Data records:
= Beginning of Section =

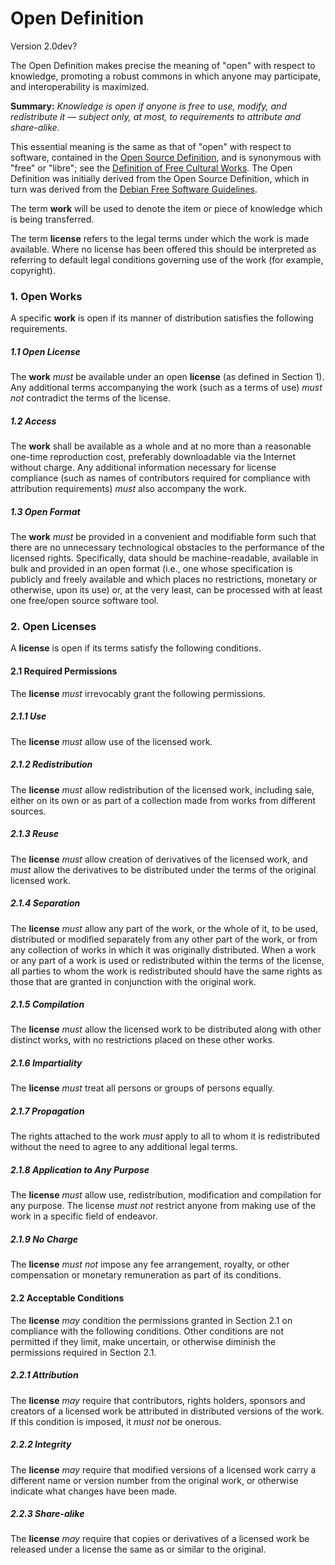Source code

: # Open Definition
Version 2.0dev?

The Open Definition makes precise the meaning of "open" with respect to knowledge, promoting a robust commons in which anyone may participate, and interoperability is maximized.

**Summary:** *Knowledge is open if anyone is free to use, modify, and redistribute it — subject only, at most, to requirements to attribute and share-alike.*

This essential meaning is the same as that of "open" with respect to software, contained in the [Open Source Definition](http://www.opensource.org/docs/osd), and is synonymous with "free" or "libre"; see the [Definition of Free Cultural Works](http://freedomdefined.org). The Open Definition was initially derived from the Open Source Definition, which in turn was derived from the [Debian Free Software Guidelines](http://www.debian.org/social_contract).

The term **work** will be used to denote the item or piece of knowledge
which is being transferred.

The term **license** refers to the legal terms under which the work is
made available. Where no license has been offered this should be interpreted
as referring to default legal conditions governing use of the work (for 
example, copyright).

### 1. Open Works

A specific **work** is open if its manner of distribution satisfies the following
requirements.

##### 1.1 Open License

The **work** *must* be available under an open **license** (as defined in Section 1).
Any additional terms accompanying the work (such as a terms of use) *must not* 
contradict the terms of the license.

##### 1.2 Access

The **work** shall be available as a whole and at no more than a reasonable 
one-time reproduction cost, preferably downloadable via the Internet without charge.
Any additional information necessary for license compliance (such as names of 
contributors required for compliance with attribution requirements) *must* also 
accompany the work.

##### 1.3 Open Format

The **work** *must* be provided in a convenient and modifiable form such
that there are no unnecessary technological obstacles to the performance of the
licensed rights. Specifically, data should be machine-readable, available in
bulk and provided in an open format (i.e., one whose specification is publicly
and freely available and which places no restrictions, monetary or otherwise, upon
its use) or, at the very least, can be processed with at least one free/open source
software tool.


### 2. Open Licenses

A **license** is open if its terms satisfy the following conditions.

#### 2.1 Required Permissions

The **license** *must* irrevocably grant the following permissions.

##### 2.1.1 Use

The **license** *must* allow use of the licensed work.

##### 2.1.2 Redistribution

The **license** *must* allow redistribution of the licensed work, 
including sale, either on its own or as part of a collection made from 
works from different sources.

##### 2.1.3 Reuse

The **license** *must* allow creation of derivatives of the licensed 
work, and *must* allow the derivatives to be distributed under the 
terms of the original licensed work.

##### 2.1.4 Separation

The **license** *must* allow any part of the work, or the whole of it, 
to be used, distributed or modified separately from any other part 
of the work, or from any collection of works in which it was originally 
distributed. When a work or any part of a work is used or redistributed 
within the terms of the license, all parties to whom the work is redistributed 
should have the same rights as those that are granted in conjunction with 
the original work.

##### 2.1.5 Compilation

The **license** *must* allow the licensed work to be distributed along 
with other distinct works, with no restrictions placed on these other works.

##### 2.1.6 Impartiality
The **license** *must* treat all persons or groups of persons equally.

##### 2.1.7 Propagation
The rights attached to the work *must* apply to all to whom it is redistributed 
without the need to agree to any additional legal terms.

##### 2.1.8 Application to Any Purpose

The **license** *must* allow use, redistribution, modification and 
compilation for any purpose. The 
license *must not* restrict anyone from making use of the work in a
specific field of endeavor.

##### 2.1.9 No Charge

The **license** *must not* impose any fee arrangement, royalty, or other
compensation or monetary remuneration as part of its conditions.

#### 2.2 Acceptable Conditions
The **license** *may* condition the permissions granted in Section 2.1 on 
compliance with the following conditions. Other conditions are not 
permitted if they limit, make uncertain, or otherwise diminish the permissions 
required in Section 2.1.

##### 2.2.1 Attribution

The **license** *may* require that contributors, rights holders, sponsors and creators of a licensed 
work be attributed in distributed versions of the work. If this condition 
is imposed, it *must not* be onerous. 

##### 2.2.2 Integrity

The **license** *may* require that modified versions of a licensed work
carry a different name or version number from the original work, or 
otherwise indicate what changes have been made. 

##### 2.2.3 Share-alike

The **license** *may* require that copies or derivatives of a licensed work be
released under a license the same as or similar to the original.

= End of Section =

▶ _Problem requirements_: The records above should be repeated exactly, with every picture omitted.

▶ _Solution for this exercise_:
Source code

: # Open Definition
Version 2.0dev?

The Open Definition makes precise the meaning of "open" with respect to knowledge, promoting a robust commons in which anyone may participate, and interoperability is maximized.

**Summary:** *Knowledge is open if anyone is free to use, modify, and redistribute it — subject only, at most, to requirements to attribute and share-alike.*

This essential meaning is the same as that of "open" with respect to software, contained in the [Open Source Definition](http://www.opensource.org/docs/osd), and is synonymous with "free" or "libre"; see the [Definition of Free Cultural Works](http://freedomdefined.org). The Open Definition was initially derived from the Open Source Definition, which in turn was derived from the [Debian Free Software Guidelines](http://www.debian.org/social_contract).

The term **work** will be used to denote the item or piece of knowledge
which is being transferred.

The term **license** refers to the legal terms under which the work is
made available. Where no license has been offered this should be interpreted
as referring to default legal conditions governing use of the work (for 
example, copyright).

### 1. Open Works

A specific **work** is open if its manner of distribution satisfies the following
requirements.

##### 1.1 Open License

The **work** *must* be available under an open **license** (as defined in Section 1).
Any additional terms accompanying the work (such as a terms of use) *must not* 
contradict the terms of the license.

##### 1.2 Access

The **work** shall be available as a whole and at no more than a reasonable 
one-time reproduction cost, preferably downloadable via the Internet without charge.
Any additional information necessary for license compliance (such as names of 
contributors required for compliance with attribution requirements) *must* also 
accompany the work.

##### 1.3 Open Format

The **work** *must* be provided in a convenient and modifiable form such
that there are no unnecessary technological obstacles to the performance of the
licensed rights. Specifically, data should be machine-readable, available in
bulk and provided in an open format (i.e., one whose specification is publicly
and freely available and which places no restrictions, monetary or otherwise, upon
its use) or, at the very least, can be processed with at least one free/open source
software tool.


### 2. Open Licenses

A **license** is open if its terms satisfy the following conditions.

#### 2.1 Required Permissions

The **license** *must* irrevocably grant the following permissions.

##### 2.1.1 Use

The **license** *must* allow use of the licensed work.

##### 2.1.2 Redistribution

The **license** *must* allow redistribution of the licensed work, 
including sale, either on its own or as part of a collection made from 
works from different sources.

##### 2.1.3 Reuse

The **license** *must* allow creation of derivatives of the licensed 
work, and *must* allow the derivatives to be distributed under the 
terms of the original licensed work.

##### 2.1.4 Separation

The **license** *must* allow any part of the work, or the whole of it, 
to be used, distributed or modified separately from any other part 
of the work, or from any collection of works in which it was originally 
distributed. When a work or any part of a work is used or redistributed 
within the terms of the license, all parties to whom the work is redistributed 
should have the same rights as those that are granted in conjunction with 
the original work.

##### 2.1.5 Compilation

The **license** *must* allow the licensed work to be distributed along 
with other distinct works, with no restrictions placed on these other works.

##### 2.1.6 Impartiality
The **license** *must* treat all persons or groups of persons equally.

##### 2.1.7 Propagation
The rights attached to the work *must* apply to all to whom it is redistributed 
without the need to agree to any additional legal terms.

##### 2.1.8 Application to Any Purpose

The **license** *must* allow use, redistribution, modification and 
compilation for any purpose. The 
license *must not* restrict anyone from making use of the work in a
specific field of endeavor.

##### 2.1.9 No Charge

The **license** *must not* impose any fee arrangement, royalty, or other
compensation or monetary remuneration as part of its conditions.

#### 2.2 Acceptable Conditions
The **license** *may* condition the permissions granted in Section 2.1 on 
compliance with the following conditions. Other conditions are not 
permitted if they limit, make uncertain, or otherwise diminish the permissions 
required in Section 2.1.

##### 2.2.1 Attribution

The **license** *may* require that contributors, rights holders, sponsors and creators of a licensed 
work be attributed in distributed versions of the work. If this condition 
is imposed, it *must not* be onerous. 

##### 2.2.2 Integrity

The **license** *may* require that modified versions of a licensed work
carry a different name or version number from the original work, or 
otherwise indicate what changes have been made. 

##### 2.2.3 Share-alike

The **license** *may* require that copies or derivatives of a licensed work be
released under a license the same as or similar to the original.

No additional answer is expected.